5,000 genome project
Each person is different and not everyone responds the same way to a certain form of therapy. Our vision is to obtain an even better understanding of the basic genetic principles of the various leukemias and lymphomas and to better grasp the complexity behind each illness. It is only by doing so that we will be able to offer each patient the best possible diagnostics in the future. We hope to further refine the diagnostics in order to better categorize the wide range of different types of leukemias, thereby also uncovering new therapy options. Our curiosity motivates our continued research and us to take responsibility for directly translating the knowledge gained through research into benefits for our patients.
Each year, around 14,000 persons in Germany are diagnosed with leukemia. The success of a therapy depends greatly on the point in time and the accuracy of the diagnosis. While the diagnostics for leukemias and lymphomas based on the diagnosis guidelines of the WHO (World Health Organization) were still highly morphology-dependent a few years ago, an increasing number of genetic and molecular genetic markers are being used to identify forms of leukemia. For example, the current issue of WHO 78 includes various genetic changes (mutations, gene fusions, and overexpression), which require special diagnosis, or at least describe the clonality of the illness (Swerdlow et al., Blood, 2016; Arber et al., Blood, 2016).
Leukemia occurs in various forms, and while certain types of leukemia are highly uniform in their manifestation and molecular profile, there are other sub-entities with a significantly wider spectrum. It is precisely this diversity that not only makes diagnosis difficult, but also choosing the best form of therapy. However, the knowledge of illness-causing changes in leukemia cells is also increasingly enabling them to be tackled in a targeted fashion via therapies. One prominent example here are tyrosine kinase inhibitors (TKI), which are being used highly successfully to treat chronic myeloid leukemia (CML), where they specifically attack the illness-causing target BCR-ABL1. This type of targeted therapy is a prime example of customized medicine (personalized/precision medicine). For this purpose, it is important to possess as much knowledge as possible about the molecular processes that take place.
This was the reason why the 5,000 genome project was launched at MLL. In order to gain as much knowledge as possible, we have begun to examine a diverse range of leukemia and lymphoma sub-groups in our project. With our Biobank, we also have the ability to include rare forms of leukemia and lymphoma, thereby allowing a very wide spectrum of various entities to be covered. We take advantage of the options offered by high-throughput sequencing and examine both the genome (WGS, Whole Genome Sequencing) as well as the transcriptome (RNA-Seq) of a patient in order to obtain as much genetic information as possible. Via the combination of WGS and RNA-Seq, we validate not just the variants found on both levels, but also pursue the question of whether the mutations found are transcribed and expressed and/or whether the translocations found also lead to a fusion transcript. Furthermore, we attempt to correlate the genotype with the expression profile in order to find out more about genetic changes and their impact on the cell. For example, which changes in the transcriptome do patients with mutations in one of the splicing genes exhibit?
Both with DNA as well as RNA profiles, classifiers, which allow a diagnosis to be predicted, can be trained. It is possible that this can be improved even further via a combination of both profiles. The analysis of expression profiles allows for the identification of changed cellular pathways. Based on this information, networks can be created, which can make conclusions regarding the function of the cell. In addition, the potential effects and success of possible therapeutic interventions can also be modeled in silico with these networks.
Infographic 5,000 genome project
Combining existing knowledge
In addition to the newly obtained genetic information, we at MLL have the ability to generate a good characterization of patients using data from routine diagnostics by utilizing morphology, immunophenotyping, chromosome analysis, and mutation analyses and examining them in relation to each other (orthogonal comparison). Furthermore, we have follow-up information and clinical data, which provide us with insight into the progression of the illness in each individual patient. By combining all the data, significantly more comprehensive risk stratification and prognoses can be calculated.

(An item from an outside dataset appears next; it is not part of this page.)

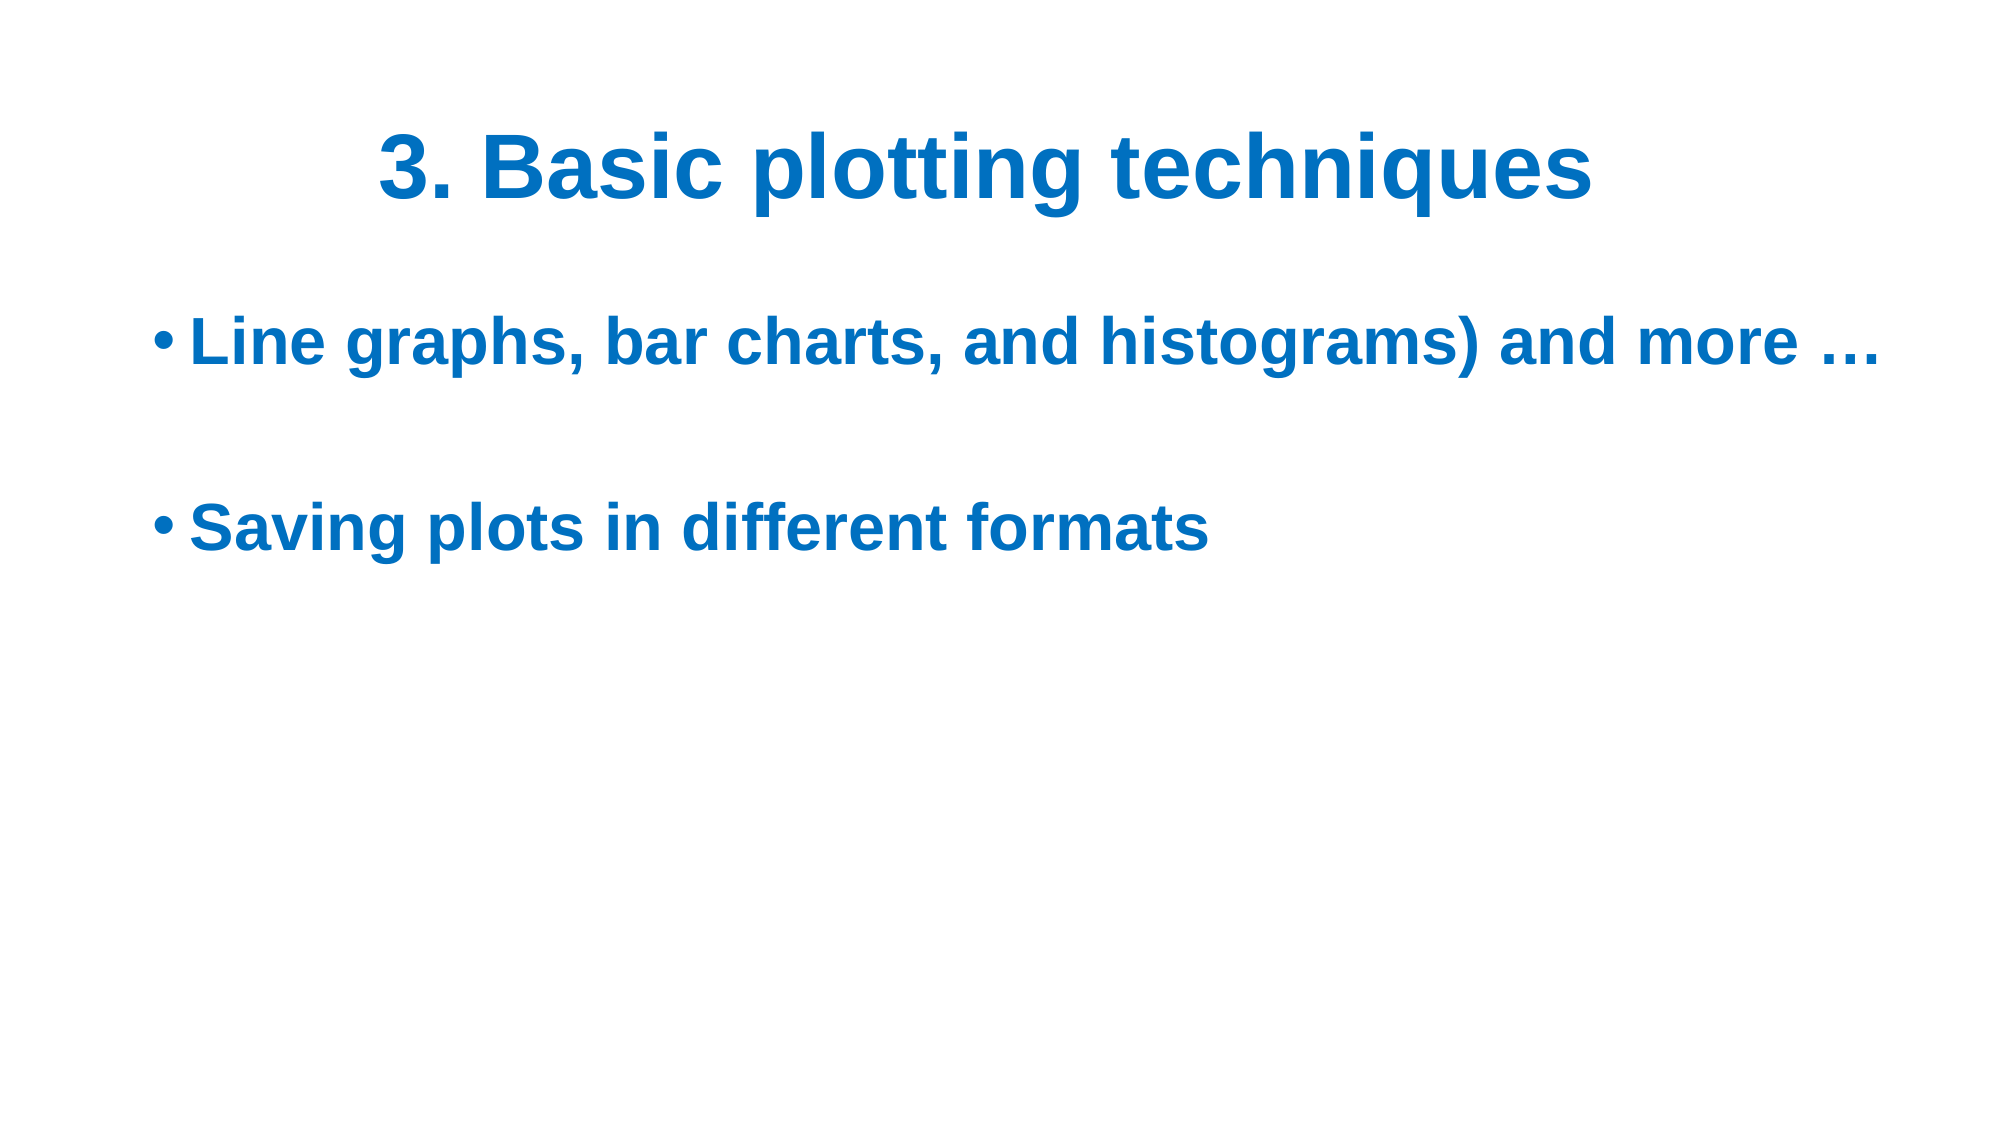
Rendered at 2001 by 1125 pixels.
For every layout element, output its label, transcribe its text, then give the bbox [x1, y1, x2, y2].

We process all this genetic information obtained – the genome data and the transcriptome data – with the latest analysis methods. Artificial intelligence and sufficiently large data processing capacities (cloud computing) have made it at all possible for us today to perform these comprehensive analyses.
Collaboration – Making data available in a controlled fashion
Because we are unable to cover all aspects of the various forms of leukemia equally well with our own research projects, and the data generated contains a wide range of different types of information, we make it possible for research groups located worldwide to work collaboratively on the data from the 5,000 genome project together with us here at MLL. These research groups send individual scientists in order to discuss the potential of various research ideas and the utility of our data for these projects, and then subsequently process them together. In order to ensure the security of our data in accordance with the new EU General Data Protection Regulation (GDPR), it does not leave our secure storage location. The scientists only work on the data from MLL (Data management/storage) for the purposes of examining and answering their various research questions. Thanks to the controlled accessibility of the data, we are able to make the 5,000 sequenced cases available to the hematological research community and learn as much as possible about leukemia and its mechanisms.